Le 3 août, l’ex-défenseuse internationale américaine Yael Averbuch West a remplacé la directrice générale Alyse LaHue, congédiée pour des motifs liés à la politique anti-harcèlement de la NWSL. Trois semaines plus tard, la nouvelle DG a dû embaucher un entraîneur puisque Freya Coombe pilotera l’équipe d’expansion de Los Angeles en 2022.

Sur le terrain, Gotham surfe sur son bon début de saison pour demeurer dans la course aux éliminatoires. Après n’avoir subi qu’une défaite en 11 matchs, le club n’a plus gagné depuis le 25 juillet. Thiney et ses coéquipières ont perdu quatre de leurs six dernières rencontres. Une victoire samedi contre la Caroline du Nord leur ferait le plus grand bien.

Malgré tout, je me dis que c’est une expérience enrichissante, quel que soit le contexte, ajoute Thiney. J’ai vécu une entraîneuse qui s’en va, j’ai pu voir deux différents entraîneurs. Parfois, je me disais que le foot, c’était ça, alors que c’était la version d’un entraîneur. Là, j’ai la version d’un autre. Je le prends très positivement. Ce club est un peu à l’image du Paris FC, un club qui est nouveau, comme nous il y a quelques années, qui se construit une identité et une philosophie avec de nouvelles personnes qui vont décider.

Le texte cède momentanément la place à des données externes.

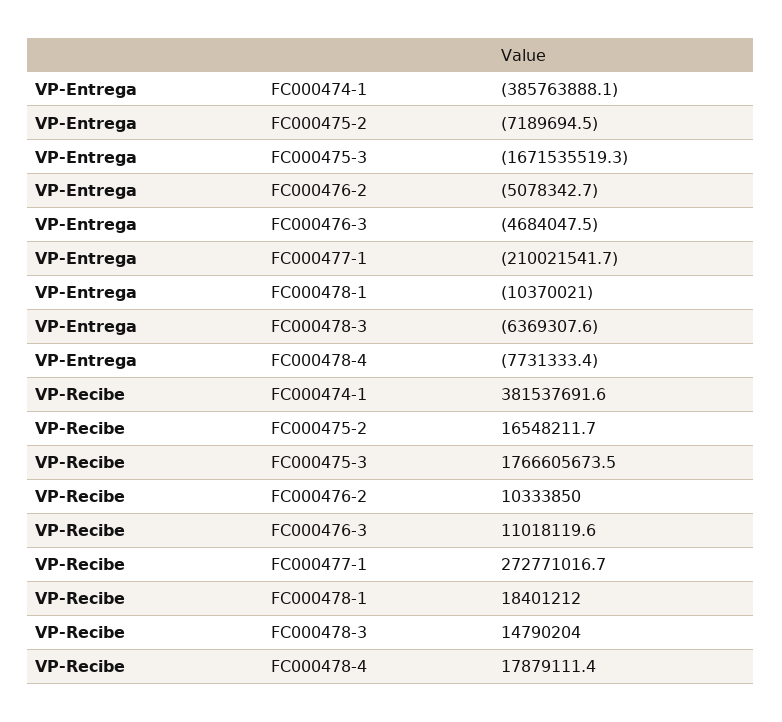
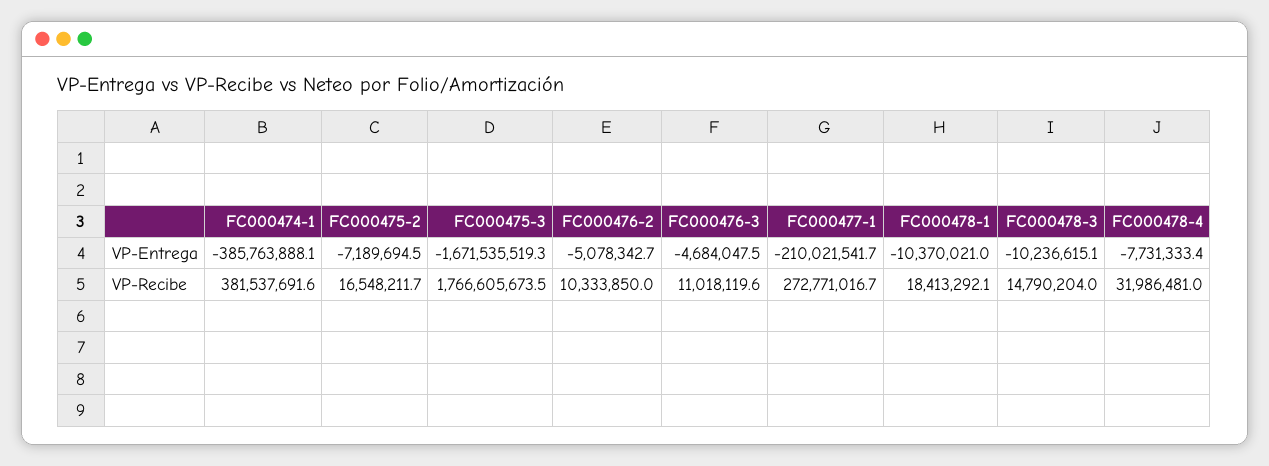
VP-Entrega, FC000478-3: -6369307.6 -> -10236615.1
VP-Recibe, FC000478-1: 18401212 -> 18413292.1
VP-Recibe, FC000478-4: 17879111.4 -> 31986481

Je pense que c’est un club qui a de l’avenir. Il y a un vrai potentiel à New York.

Une citation de :Gaëtane Thiney, joueuse du Gotham FC

Les rapprochements entre le Paris FC et le Gotham FC se multiplient. Depuis les premiers contacts avec Carli Lloyd, l’équipe parisienne a accueilli en prêt des joueuses comme la Québécoise Évelyne Viens, qui y a fait un tabac avec un rythme de près d’un but par match. Encore cette semaine, Gotham a prêté la milieu de terrain américaine Delanie Sheehan au Paris FC jusqu’à la fin de 2021.

La collaboration semble s’inscrire dans le long terme, et c’est tout ce que souhaite Gaëtane Thiney, dont le travail ne s’arrête même pas aux relations entre les deux clubs. En plus de ses responsabilités de joueuse et, visiblement, d’ambassadrice, elle occupe un poste de conseillère technique à la Fédération française de football. Elle profite de son passage en Amérique pour analyser l’écosystème américain du soccer et tout l’environnement autour du développement et du foot professionnel, garçons et filles.

C’est à se demander quand elle arrive à dormir. Et ce ne sera pas ce dimanche. Elle doit se lever à 6 h 30 pour regarder ses sœurs du Paris FC affronter le tout-puissant PSG.